Although better known for its 400 year old winter market – the largest gathering of indigenous Sami people from across the Nordic countries– the town of Jokkmokk, just a few miles north of the Arctic Circle, in northern Sweden, is also hosting an international conference on climate change this week, mainly aimed at young people.
The biggest Nordic winter festival kicked off yesterday in the tiny Lappland town of Jokkmokk – just north of the Arctic Circle, It’s also the most important gathering of indigenous Sami people in northern Europe, culminating on Sunday with Sami national day. And this year, in addition to the traditional Sami market – with its bustling trade in reindeer meat and handicrafts – the town is also hosting an international conference on climate change in the Arctic.
The district was the first in northern Sweden to sign up to EU targets for 20 percent cuts in greenhouse emissions and a 20 percent increase in energy efficiency and renewable energy within the next decade.
Jokkmokk district already provides 16 per cent of Sweden’s hydroelectric power or close to 7 percent of the country’s total electricity production
“In this Arctic and sub-Arctic region we will have to face temperature rises up to 4 to 6 degrees Celsius compared to pre industrial times,” Jokkmokk Council’s environmental strategist, Wolfgang Mehl, told Radio Sweden.
“This will cause very big changes for business, tourism, agriculture and the traditional lifestyle of the Sami people. Our politicians are well aware of this.”
Helena Omma, is head of the Sami youth organisation, Saminourra, and works on a sustainable reindeer husbandry project. She says warmer winters pose a major threat to the reindeer meat industry.
“We’ll get more thawing and freezing periods – that leaves layers of ice in the snow that makes it difficult for the reindeer to dig through to get food.
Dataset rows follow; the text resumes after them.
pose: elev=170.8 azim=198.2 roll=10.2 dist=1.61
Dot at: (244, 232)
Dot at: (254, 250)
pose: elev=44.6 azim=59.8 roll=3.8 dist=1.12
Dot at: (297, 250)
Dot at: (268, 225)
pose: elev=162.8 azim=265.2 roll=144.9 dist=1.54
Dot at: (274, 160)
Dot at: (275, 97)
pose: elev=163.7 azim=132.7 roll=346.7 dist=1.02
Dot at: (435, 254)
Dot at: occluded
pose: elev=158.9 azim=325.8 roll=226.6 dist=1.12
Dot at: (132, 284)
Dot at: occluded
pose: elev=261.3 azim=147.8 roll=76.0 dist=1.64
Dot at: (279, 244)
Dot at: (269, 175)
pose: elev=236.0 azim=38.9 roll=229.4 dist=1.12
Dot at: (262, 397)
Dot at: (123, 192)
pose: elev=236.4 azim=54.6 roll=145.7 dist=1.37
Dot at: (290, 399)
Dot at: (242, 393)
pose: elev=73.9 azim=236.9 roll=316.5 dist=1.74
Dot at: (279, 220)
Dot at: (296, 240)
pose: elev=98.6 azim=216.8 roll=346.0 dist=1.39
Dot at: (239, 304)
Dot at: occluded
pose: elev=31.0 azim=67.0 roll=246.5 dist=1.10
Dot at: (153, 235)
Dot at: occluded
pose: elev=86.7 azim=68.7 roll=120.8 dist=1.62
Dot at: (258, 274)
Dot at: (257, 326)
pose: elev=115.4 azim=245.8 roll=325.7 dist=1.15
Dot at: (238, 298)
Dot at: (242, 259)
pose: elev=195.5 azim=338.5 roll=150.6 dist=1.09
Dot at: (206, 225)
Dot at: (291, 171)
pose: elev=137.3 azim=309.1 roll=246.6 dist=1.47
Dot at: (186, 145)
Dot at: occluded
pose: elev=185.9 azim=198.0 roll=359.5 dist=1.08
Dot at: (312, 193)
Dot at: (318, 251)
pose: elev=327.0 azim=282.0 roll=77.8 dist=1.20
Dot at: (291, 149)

That can cause them to starve,” she said.
“One adapting strategy used to be to let the animals spread wider and eat tree lichen on spruce and pine trees but now with more intensive forestry there’s less and less lichen around.”
Meteorologist and climate change expert, Pär Holmgren, told a packed room, of mainly students and young environmental activists, that although the situation in the Arctic has never been so serious – with unprecedented levels of melting ice – there is an opportunity for change in the coming decades.
“This is a very slow process and all the climate change scenarios work on the presumption that mankind will not do anything about it,” he said.
“And this generation of young people growing up is the first to know that there is a climate change problem. Just remember, we’re not borrowing resources from the future – we’re stealing your future.”